A couple weekends ago I went to visit some family in my hometown of Stafford, VA and stumbled across a farmers market. Of course they had the usual local fruits and vegetables which is all good and well but what I really like going to farmers markets for are the local artesian goodies. So I walked around for a bit, grabbed some veggies for dinner and THEN I came across the Sprelly table selling homemade nut butters. Right away I spotted the sweet Thai chili peanut butter in the corner of my eye and let me tell you I was blown away. It is SO GOOD!

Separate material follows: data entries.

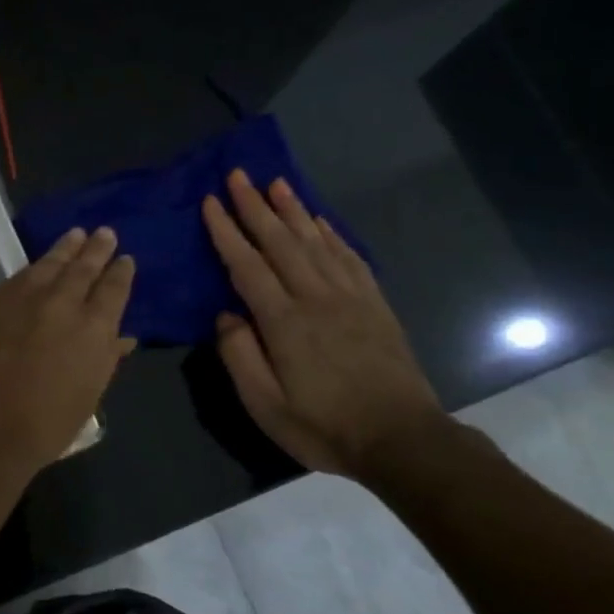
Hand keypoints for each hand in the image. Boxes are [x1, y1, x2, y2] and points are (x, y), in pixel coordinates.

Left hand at [0, 227, 136, 479]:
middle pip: (83, 267)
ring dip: (64, 248)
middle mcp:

So I immediately started thinking, ‘Okay…what can I make with this?’ I mean…of course it’s perfect on its own with some veggies or crackers but I thought this would be perfect in a noodle salad dressing. This noodle salad is the perfect summer recipe. It’s light and the sweet Thai chili peanut butter gives it just the right hint of spiciness without being too overpowering. You can use regular peanut butter if you want but I strongly suggest getting your hands on this Sprelly peanut butter if you can. You won’t be disappointed.
Thai Peanut Noodle Salad
Thai Peanut Dressing
- Juice of half a lime
- 2 Tbsp Sprelly Thai Sweet Chili Peanut Butter or peanut butter of your choice
- 1 Tbsp sesame oil
- 1 Tbsp vegetable oil
- 1 Tbsp brown sugar
- 2 Tbsp soy sauce
- Water to get desired consistency
- ½ lb rice noodles
- 1 cup red cabbage, shredded
- 1 cup green cabbage, shredded
- 1 carrot, thinly sliced
- 1 red chili pepper, thinly sliced
- 2 scallion, thinly sliced
Mix dressing ingredients in a bowl until smooth. You may need to add a little bit of water to loosen it up a little bit. Toss noodles and remaining salad ingredients with dressing. You may have some dressing left over.
Garnish with extra sliced scallion, cilantro and a fresh lime wedge, then serve.
This salad is best served at room temperature.